Britain’s Got Talent aired its live semi-final at 6pm on Saturday night, May 16, bringing the show forward because Eurovision was scheduled later on the. The early slot did little to soften the mood in the studio when Wei Yamin took the stage and KSI hit the red buzzer during a performance built around several dance music bangers played on the pipes.
Wei Yamin’s act was met with a split reaction in the room, but the sharpest blow came from KSI, who told the contestant: “No… I’m sorry, yes you added fire. It still didn’t make it good. All I’m saying is, you can’t polish a poo and that was poo.” Amanda Holden also pressed her buzzer and said, “I just don’t feel like that’s something I want the Royal Family to see.” The crowd answered with boos, prompting Ant to step in with, “A little bit of class wouldn’t go amiss,” before Simon Cowell joined the criticism by calling Wei a “warm up act” and saying he did not think the performer would reach the final.
The comments landed inside a format that still carries real stakes.

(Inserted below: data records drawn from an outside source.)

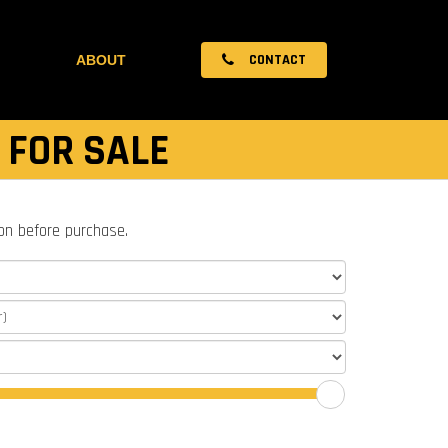
CONTACT
ABOUT
 FOR SALE
ion before purchase.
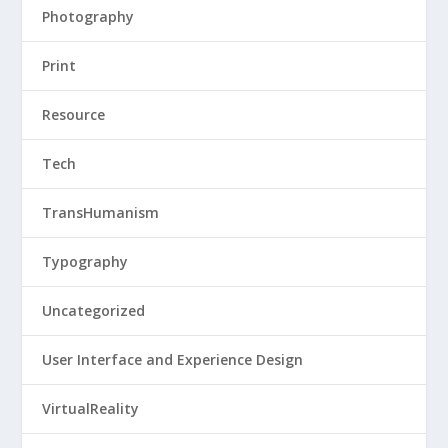
Photography
Print
Resource
Tech
TransHumanism
Typography
Uncategorized
User Interface and Experience Design
VirtualReality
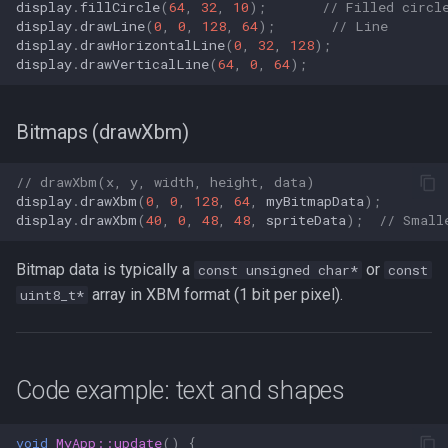
display
.
fillCircle
(
64
,
32
,
10
);
// Filled circl
display
.
drawLine
(
0
,
0
,
128
,
64
);
// Line
display
.
drawHorizontalLine
(
0
,
32
,
128
);
display
.
drawVerticalLine
(
64
,
0
,
64
);
Bitmaps (drawXbm)
// drawXbm(x, y, width, height, data)
display
.
drawXbm
(
0
,
0
,
128
,
64
,
myBitmapData
);
display
.
drawXbm
(
40
,
0
,
48
,
48
,
spriteData
);
// Small
Bitmap data is typically a
or
const unsigned char*
const
array in XBM format (1 bit per pixel).
uint8_t*
Code example: text and shapes
void
MyApp::update
()
{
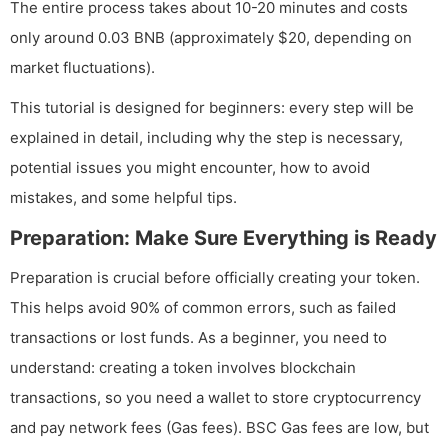
The entire process takes about 10-20 minutes and costs
only around 0.03 BNB (approximately $20, depending on
market fluctuations).
This tutorial is designed for beginners: every step will be
explained in detail, including why the step is necessary,
potential issues you might encounter, how to avoid
mistakes, and some helpful tips.
Preparation: Make Sure Everything is Ready
Preparation is crucial before officially creating your token.
This helps avoid 90% of common errors, such as failed
transactions or lost funds. As a beginner, you need to
understand: creating a token involves blockchain
transactions, so you need a wallet to store cryptocurrency
and pay network fees (Gas fees). BSC Gas fees are low, but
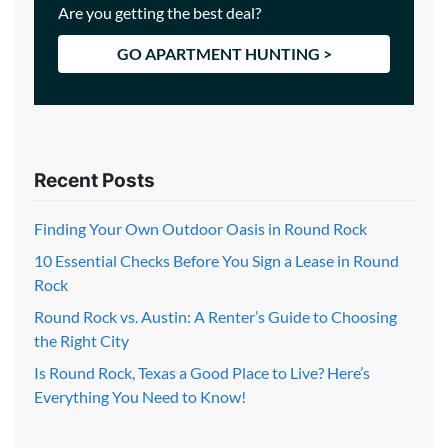
Are you getting the best deal?
GO APARTMENT HUNTING >
Recent Posts
Finding Your Own Outdoor Oasis in Round Rock
10 Essential Checks Before You Sign a Lease in Round
Rock
Round Rock vs. Austin: A Renter’s Guide to Choosing
the Right City
Is Round Rock, Texas a Good Place to Live? Here’s
Everything You Need to Know!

The winner of Britain’s Got Talent receives £250,000 and a place on the Royal Variety performance, and Ant and Dec told viewers at the start of the episode that Cowell held the golden buzzer that week. That mattered because if he had not used it, the public would have been able to send two acts through instead of one.
The friction was plain. This was a live semi-final in front of an audience that was already primed for a contest, yet the judging quickly turned into a rejection that left the studio split between laughter, boos and an open argument over taste. Holden’s line about the Royal Family and Cowell’s dismissal of Wei as a warm-up act made clear this was not just about one performance going wrong; it was about how harsh the show’s judges are willing to be when the cameras are live and the competition is narrowing.
For Wei, the question now is not whether the act drew attention. It did. The real test is whether enough viewers will see the performance as memorable in the right way to carry it through to the final, or whether the judges’ verdict has already closed that door.